The little prince was startled by Joan of Arc’s reaction, and a silver tear was slowly making its way down his left cheek. He was only a little prince, from a faraway planet, where everything was consensual and arguments were unheard of. He had never been talked to like this before, and here he was, sitting in front of what he perceived as a monster dressed in blue, white and red ribbons, whose piercing eyes reflected the coldness of her heart and the sharpness of her soul.

“Look,” Joan of Arc continued, “this is the country of my people and no one else. I’m even going to fence in its borders to make it safe.” She frantically drew a multitude of crosses all around the outline of the hexagon, each cross larger than the one before, but smaller than the one that followed. When she had finished, the drawing resembled more a deformed hedgehog than the original country of France that it was supposed to represent.

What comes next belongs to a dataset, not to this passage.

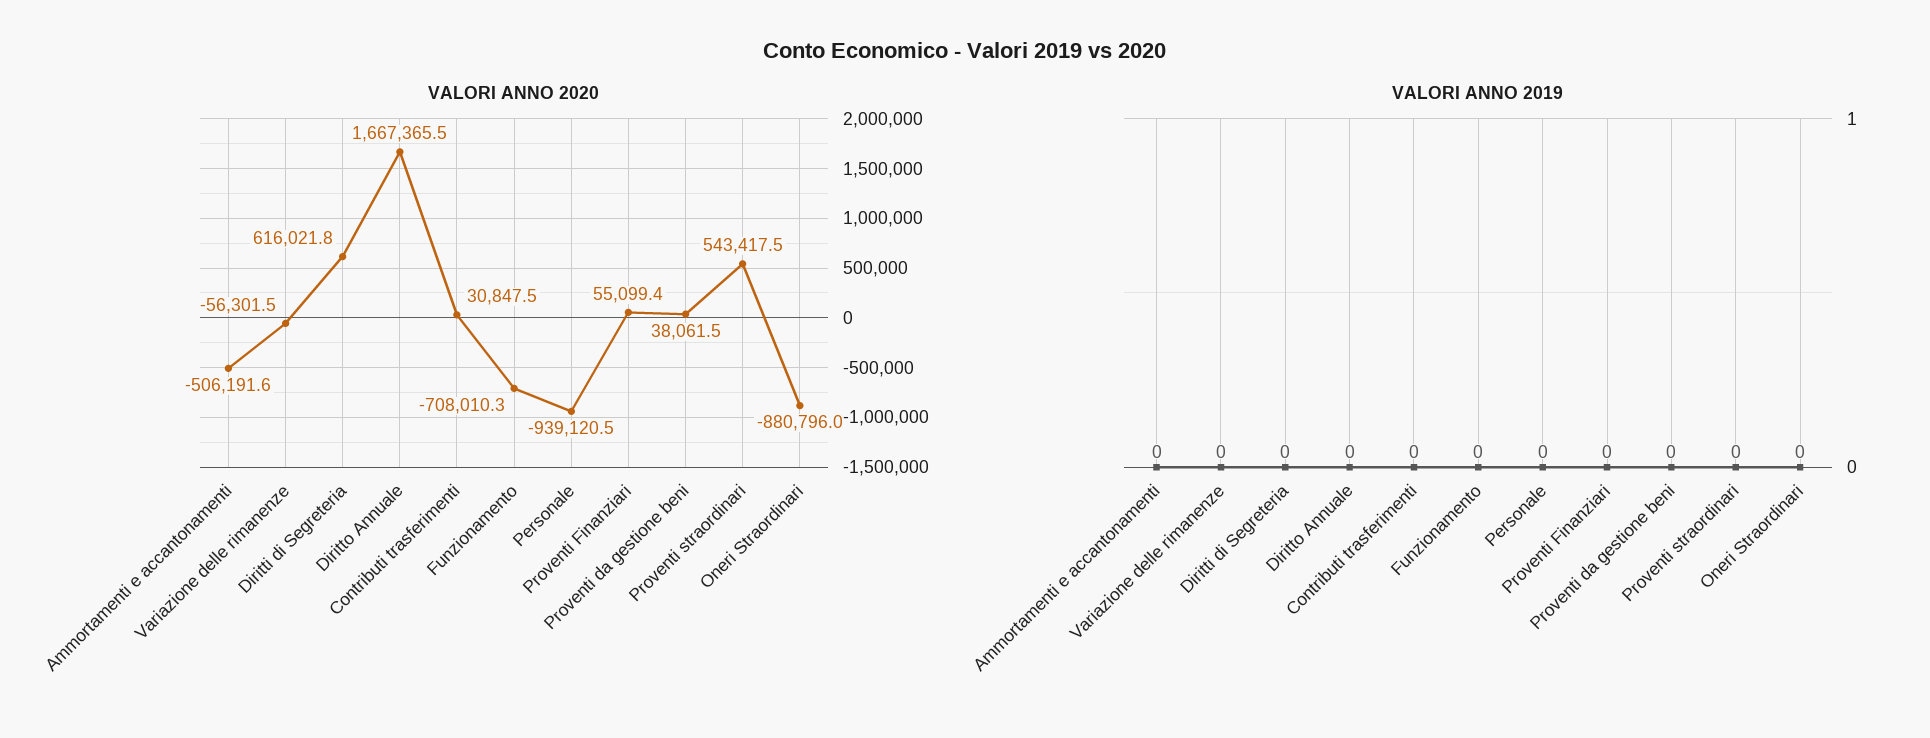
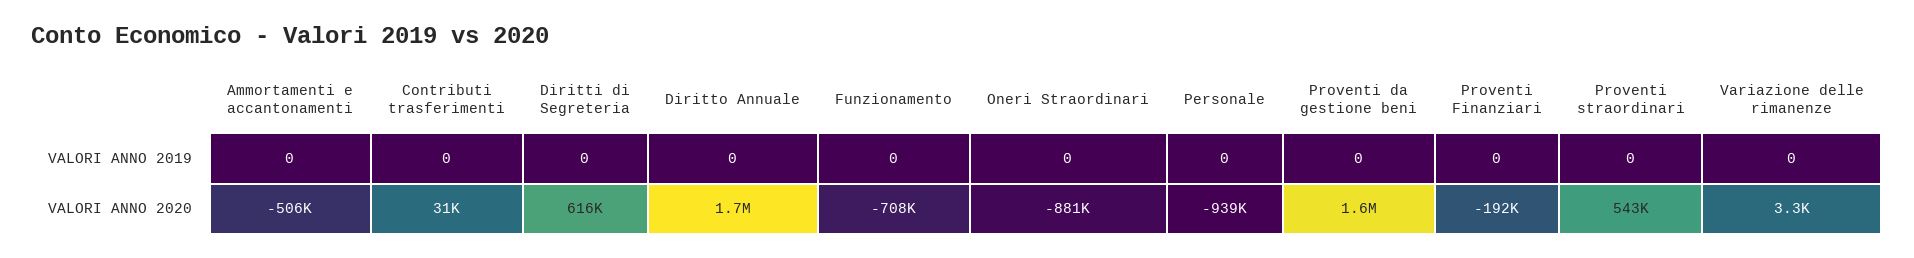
VALORI ANNO 2020, Variazione delle rimanenze: -56301.5 -> 3300
VALORI ANNO 2020, Proventi Finanziari: 55099.4 -> -192000
VALORI ANNO 2020, Proventi da gestione beni: 38061.5 -> 1600000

“Well, “ retorted the little prince, “that’s not a country at all. Where I come from, we would call it a prison. You see, back home, I have a garden with no fence, and when I look at the horizon from the bottom of my bottomless garden, I can see  the sun rising on one side, and the moon setting on the other.”

Joan of Arc did not believe him. As far as she was concerned, you could gaze at the sun or the moon, but not at the same time. What was this nonsense of being able to see both parts of a same world simultaneously, she thought. The little prince had to be stopped. He could not be allowed to fill the minds of those sitting within the boundaries of her drawing, with such nonsense. She had managed to feed these people with fear of anything and everything beyond her note book, and hatred for princes who lived on elite planets high in the sky.

“You, little prince, are not worthy of owning the drawing. The drawing belongs to the people, and they to me. So go whence you came, or I shall chastise you.” Joan of Arc’s eyes sparkled with anger, her ribbons blowing in the wind of her fury. “I feel nothing for you, I see no qualities in your soul. You shall be banished from this drawing, for ever. You and your friends.”

The little prince knew a lot of things, like geography and geometry. He did not understand how Joan of Arc could think in this manner. She could not sense qualities present in the soul, despite irreconcilable visions of what a simple drawing in a note book should look like.

“I do not like you,” he said, getting ready to leave, “and I shall fight, not you, but your visions. You have qualities such as perseverance, but your vision of the drawing is blurred by your misconceptions of life itself. I will fight to defend my vision that corresponds not only to my planet, but to the whole universe.”

The drawing in the note book, that the little prince had asked for, stayed on the table long after he and Joan of Arc had left the room. The people of the drawing will hear the diametrically opposing visions of Joan of Arc and the little prince, one last time, before deciding. They must decide if the hexagon really does have four corners, and what the crosses represent for them. More importantly, they must choose the very nature of the note book that contains the hexagon.